### Problem description
Lay out these lines as a two-column CSV with the headers text and reading, giving one row per line with its text and its answer, each in its own quoted field and with any line breaks replaced by spaces. Leave the pictures out.

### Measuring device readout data
▽

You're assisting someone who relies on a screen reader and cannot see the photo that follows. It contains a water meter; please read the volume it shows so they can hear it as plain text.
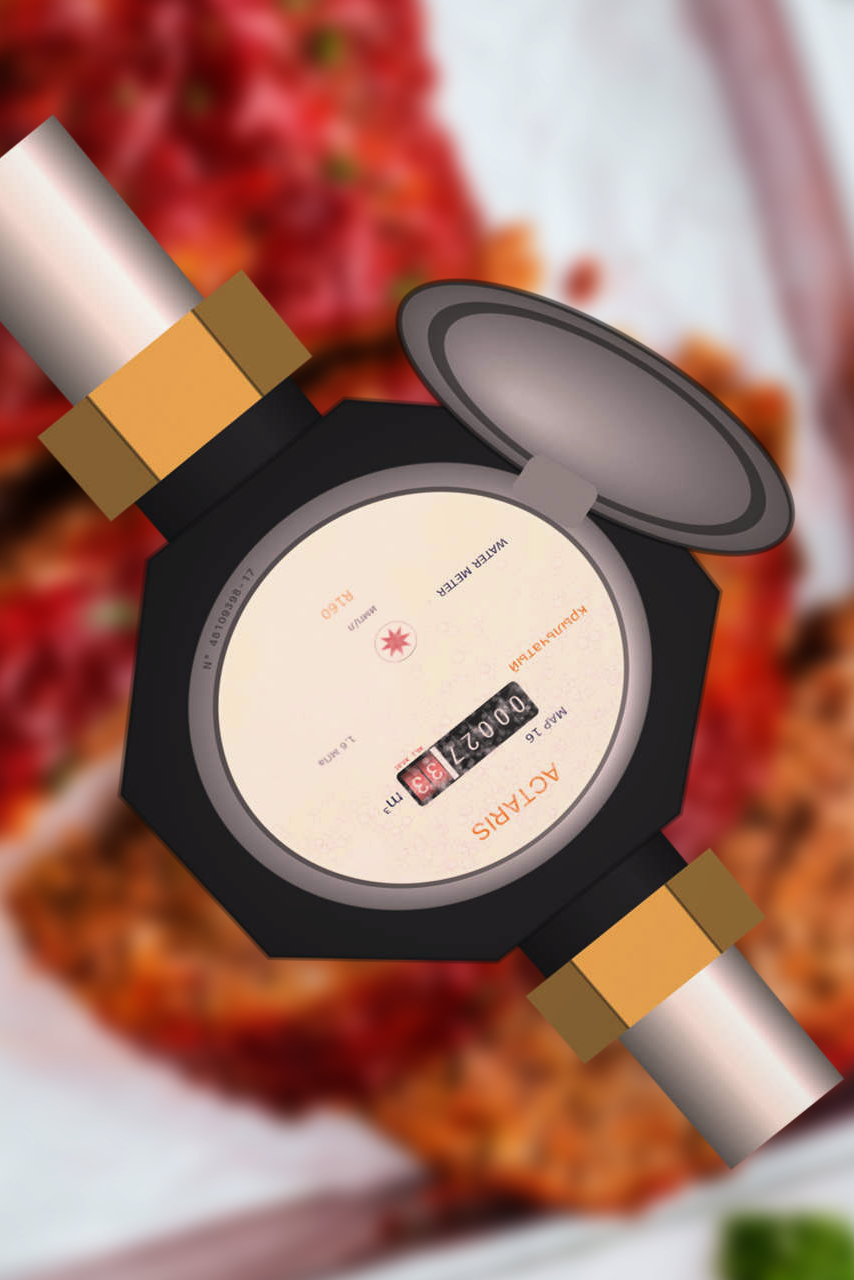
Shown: 27.33 m³
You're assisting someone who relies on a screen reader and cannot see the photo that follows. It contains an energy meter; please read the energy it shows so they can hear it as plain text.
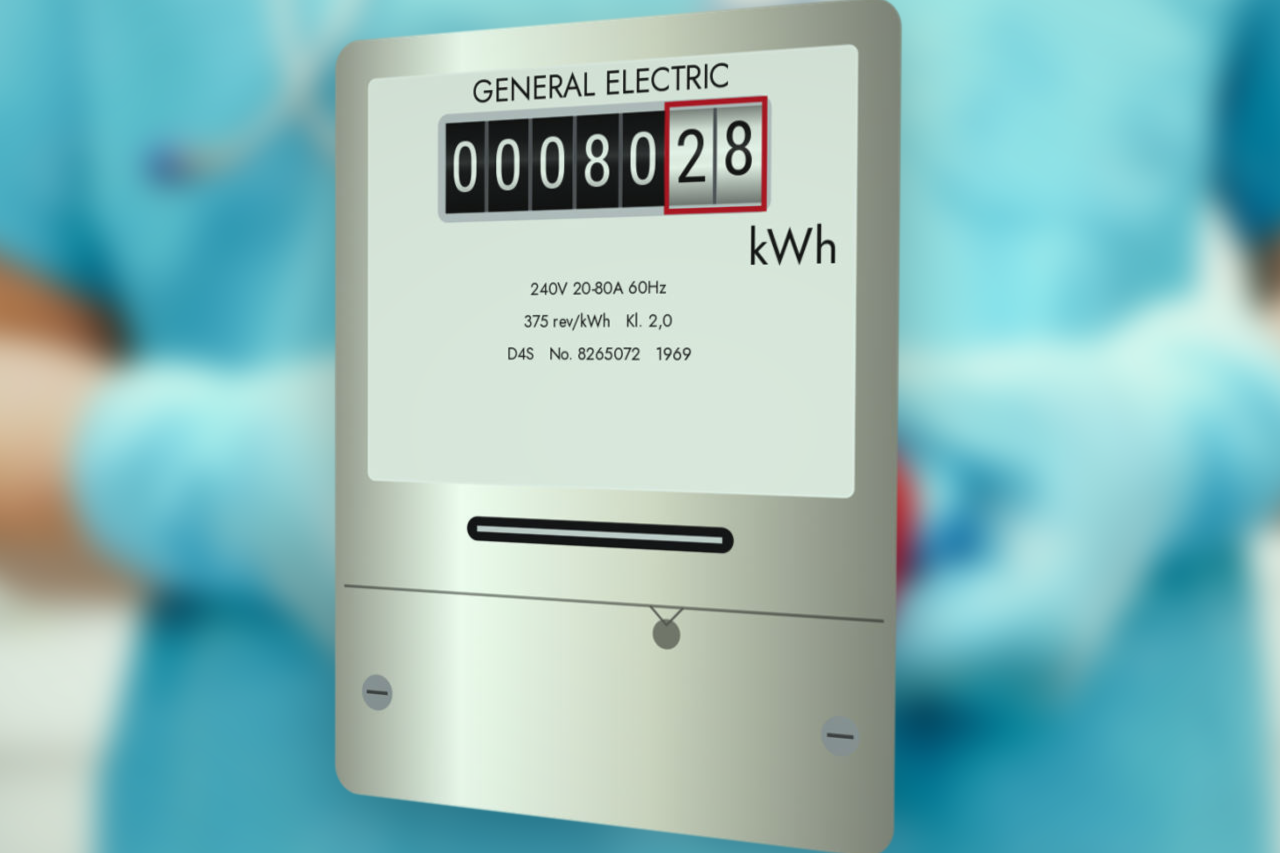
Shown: 80.28 kWh
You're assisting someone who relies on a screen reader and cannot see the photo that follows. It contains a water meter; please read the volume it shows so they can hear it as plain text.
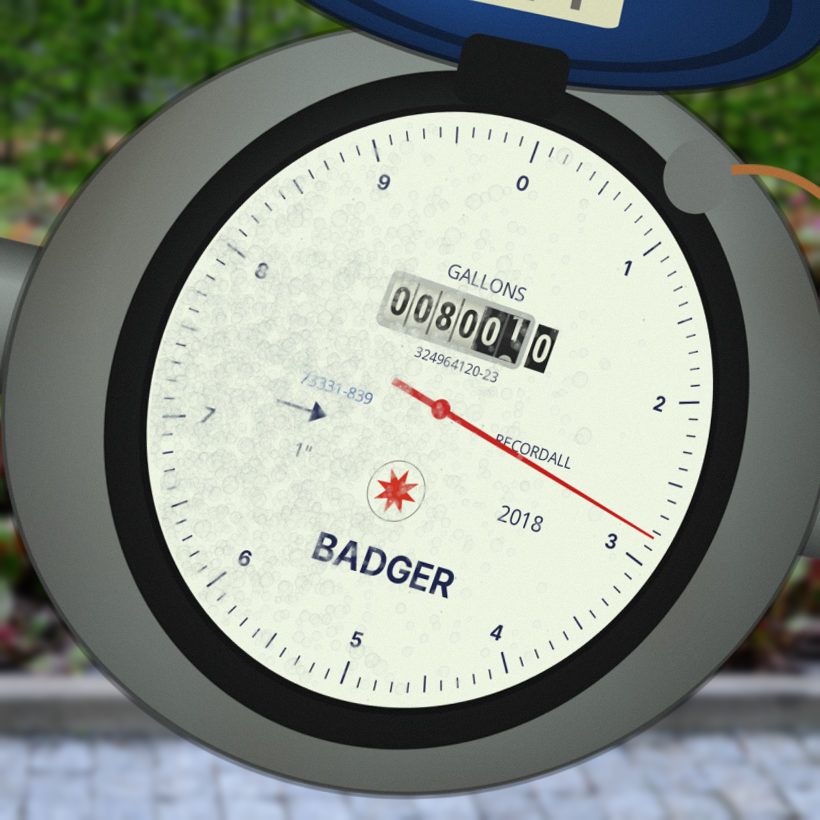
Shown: 80012.8 gal
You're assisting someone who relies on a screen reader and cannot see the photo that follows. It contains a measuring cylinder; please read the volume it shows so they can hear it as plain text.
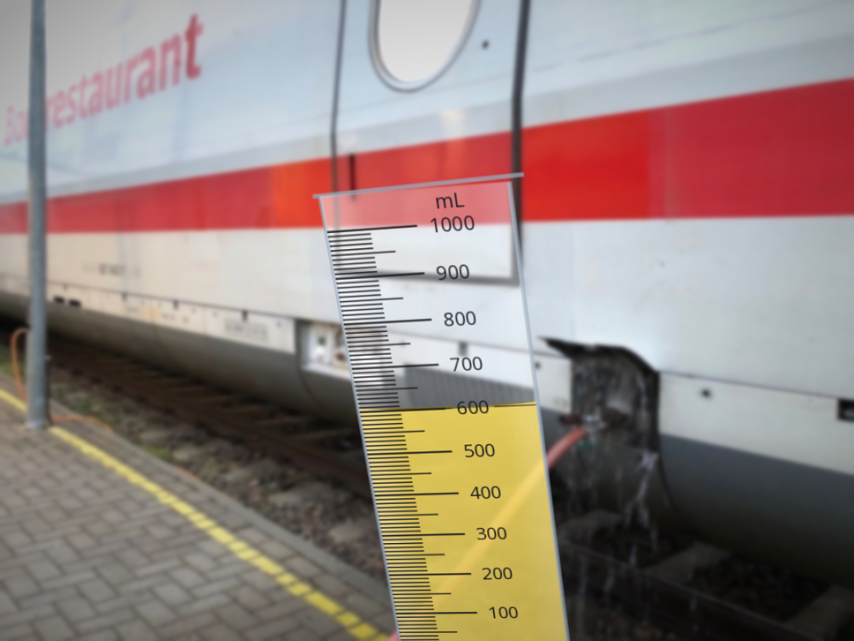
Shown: 600 mL
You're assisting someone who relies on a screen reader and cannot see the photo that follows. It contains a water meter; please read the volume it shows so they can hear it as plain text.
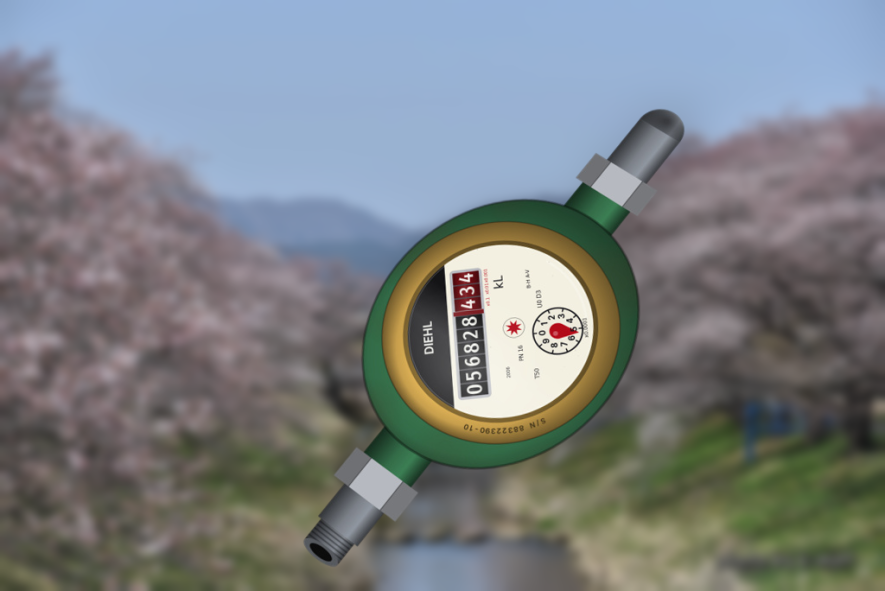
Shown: 56828.4345 kL
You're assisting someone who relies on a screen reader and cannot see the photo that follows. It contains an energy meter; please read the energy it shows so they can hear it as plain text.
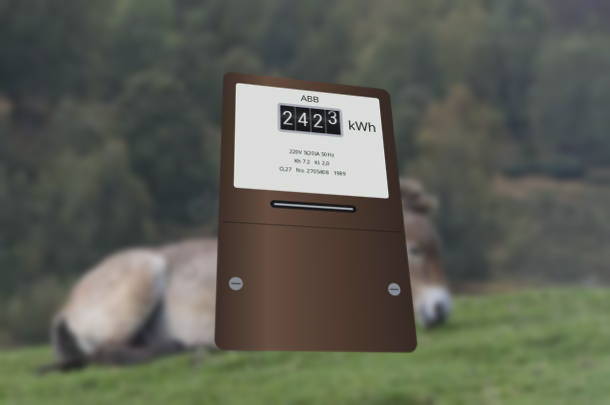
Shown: 2423 kWh
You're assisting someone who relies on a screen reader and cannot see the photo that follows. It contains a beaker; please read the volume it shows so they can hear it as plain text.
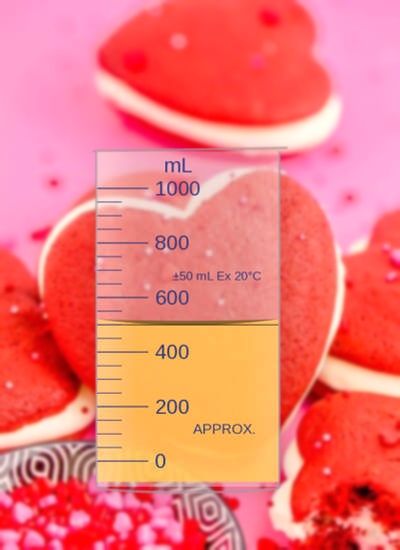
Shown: 500 mL
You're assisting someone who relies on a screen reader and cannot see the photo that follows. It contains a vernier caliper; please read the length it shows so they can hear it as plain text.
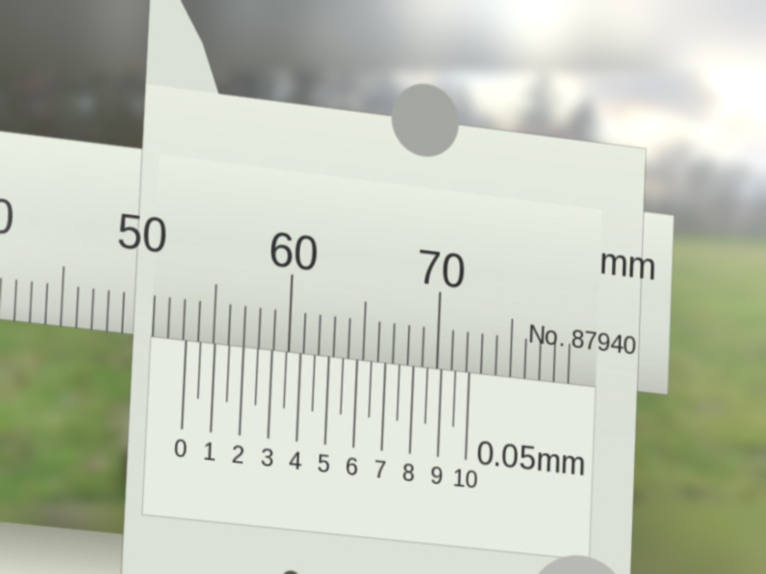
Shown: 53.2 mm
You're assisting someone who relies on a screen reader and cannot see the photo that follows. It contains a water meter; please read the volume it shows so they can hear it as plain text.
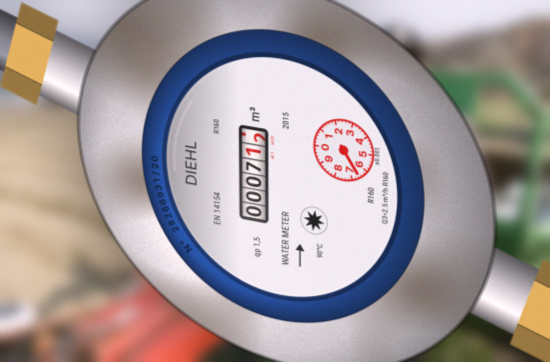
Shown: 7.116 m³
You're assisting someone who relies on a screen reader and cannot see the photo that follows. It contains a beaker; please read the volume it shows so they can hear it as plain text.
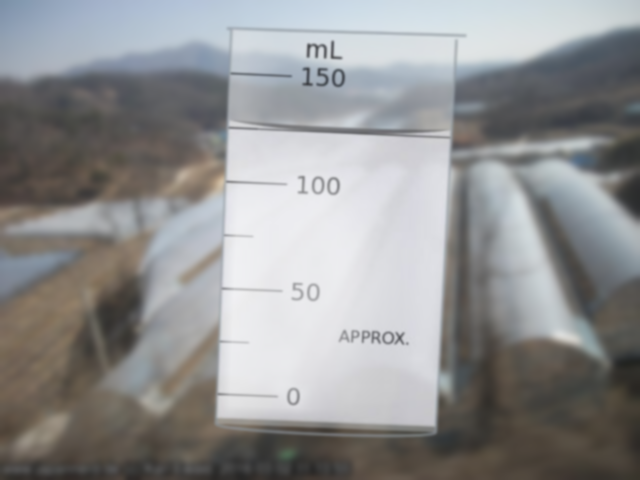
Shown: 125 mL
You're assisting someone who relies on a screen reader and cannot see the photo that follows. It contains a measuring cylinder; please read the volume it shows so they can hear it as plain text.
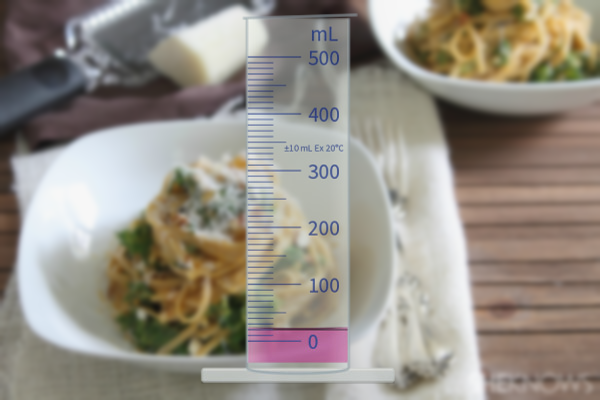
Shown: 20 mL
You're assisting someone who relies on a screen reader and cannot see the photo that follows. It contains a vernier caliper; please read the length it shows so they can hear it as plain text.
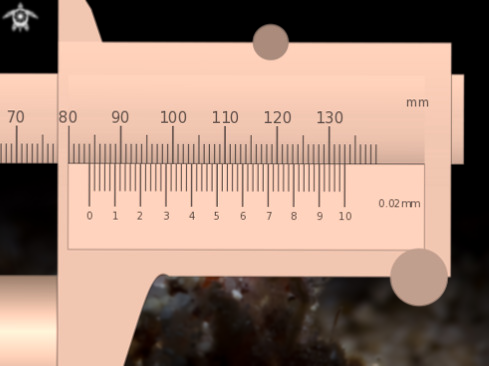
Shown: 84.0 mm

△

### Exercise response
text,reading
"You're assisting someone who relies on a screen reader and cannot see the photo that follows. It contains a water meter; please read the volume it shows so they can hear it as plain text. Shown:","27.33 m³"
"You're assisting someone who relies on a screen reader and cannot see the photo that follows. It contains an energy meter; please read the energy it shows so they can hear it as plain text. Shown:","80.28 kWh"
"You're assisting someone who relies on a screen reader and cannot see the photo that follows. It contains a water meter; please read the volume it shows so they can hear it as plain text. Shown:","80012.8 gal"
"You're assisting someone who relies on a screen reader and cannot see the photo that follows. It contains a measuring cylinder; please read the volume it shows so they can hear it as plain text. Shown:","600 mL"
"You're assisting someone who relies on a screen reader and cannot see the photo that follows. It contains a water meter; please read the volume it shows so they can hear it as plain text. Shown:","56828.4345 kL"
"You're assisting someone who relies on a screen reader and cannot see the photo that follows. It contains an energy meter; please read the energy it shows so they can hear it as plain text. Shown:","2423 kWh"
"You're assisting someone who relies on a screen reader and cannot see the photo that follows. It contains a beaker; please read the volume it shows so they can hear it as plain text. Shown:","500 mL"
"You're assisting someone who relies on a screen reader and cannot see the photo that follows. It contains a vernier caliper; please read the length it shows so they can hear it as plain text. Shown:","53.2 mm"
"You're assisting someone who relies on a screen reader and cannot see the photo that follows. It contains a water meter; please read the volume it shows so they can hear it as plain text. Shown:","7.116 m³"
"You're assisting someone who relies on a screen reader and cannot see the photo that follows. It contains a beaker; please read the volume it shows so they can hear it as plain text. Shown:","125 mL"
"You're assisting someone who relies on a screen reader and cannot see the photo that follows. It contains a measuring cylinder; please read the volume it shows so they can hear it as plain text. Shown:","20 mL"
"You're assisting someone who relies on a screen reader and cannot see the photo that follows. It contains a vernier caliper; please read the length it shows so they can hear it as plain text. Shown:","84.0 mm"